━━━━━ STUDY TEXT ━━━━━

Dog School Austin

From our home to yours

Owned and Operated by Certified Canine Behavior & Training Specialists


Our convenient, customized, and experienced services always include training with a certified canine behavior and training specialist.  We offer behavior and quality of life solutions for you and your dog in a stress free home environment.  At Dog School it's our goal to always exceed your expectations, contact us and come see why!

Now serving Austin, Texas.  

Does your Dog Struggle with Separation Anxiety?

Do you have a hard time leaving and or re-entering your home because of your dog’s separation anxiety?  Does your dog become destructive, overly anxious or bark excessively while you are gone? This is a common problem that Dog School addresses, we recommend a few techniques that can help break this cycle.

Sometimes we can create or make separation anxiety worse just by our simple behaviors that are human nature for us but  that only mislead our pets.

Comings and Goings:

When you are getting ready to leave your home and in the actual act of leaving your home, simply ignore your dog completely.  The same goes for when you re-enter your home, ignore your dog until you have come inside and are settled and then you can say hello to your dog when they have calmed down.  When you give dogs a lot of attention verbally, physical affection or sometimes just a small acknowledgement (for sensitive dogs) right before you walk out the door, they are being showered with stimulation and then it is immediately shut off and that is when they will look for outlets to keep this stimulation going by destruction or other similar behaviors.

━━━━━ SUPPLIED MATERIAL ━━━━━

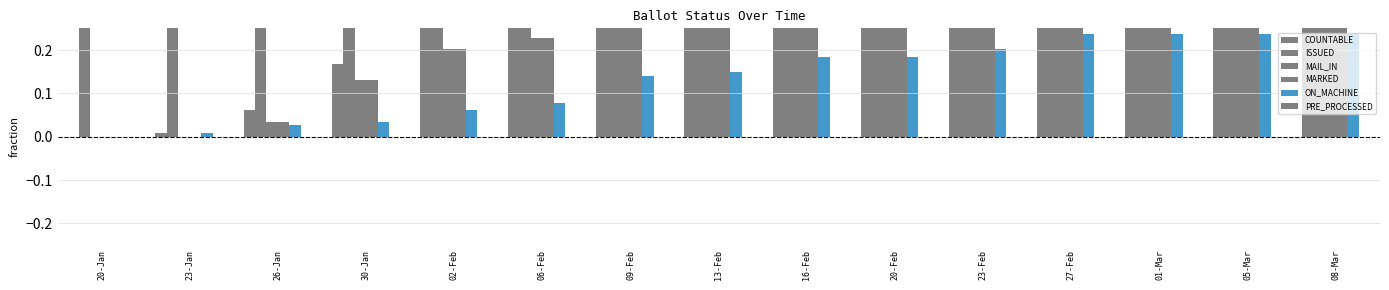

How many bars are there in total?

90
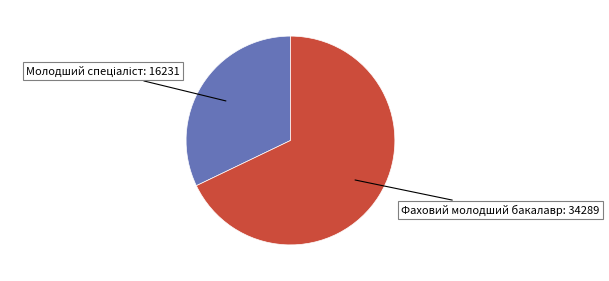

Is there any slice that represents more than half of the pie?

Yes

━━━━━

**ASSIGNED TASK**
Carry on the separation anxiety page, picking up right after its final sentence. The listing above was taken from a different source.

**ANSWER BELOW**
Crate Training:

Another thing that can help if your dog is crate trained is keeping a crate out of sight from your door and windows so that when you leave you are not creating any visual stimulation and while you are gone your dog is not pacing at the window or looking for passersby to take out their stress and anxiety on with excessive barking.  Just remember when you put your dog in the crate, it is simply giving the command for going into the crate and no other attention in regards to you leaving and when you return you can even wait until your dog has settled back down and then let them out of the crate and wait again for them to settle outside of the crate before greeting them with attention.

Interactive Toys:

A great tool for distracting your dog from their separation anxiety while either loose in the house or in their crate is giving them an interactive toy with treats or their daily meals before you leave.  You can just place it either in their crate or somewhere away from the door for them to enjoy while you are gone.  This is a great outlet for their nervous energy or separation anxiety.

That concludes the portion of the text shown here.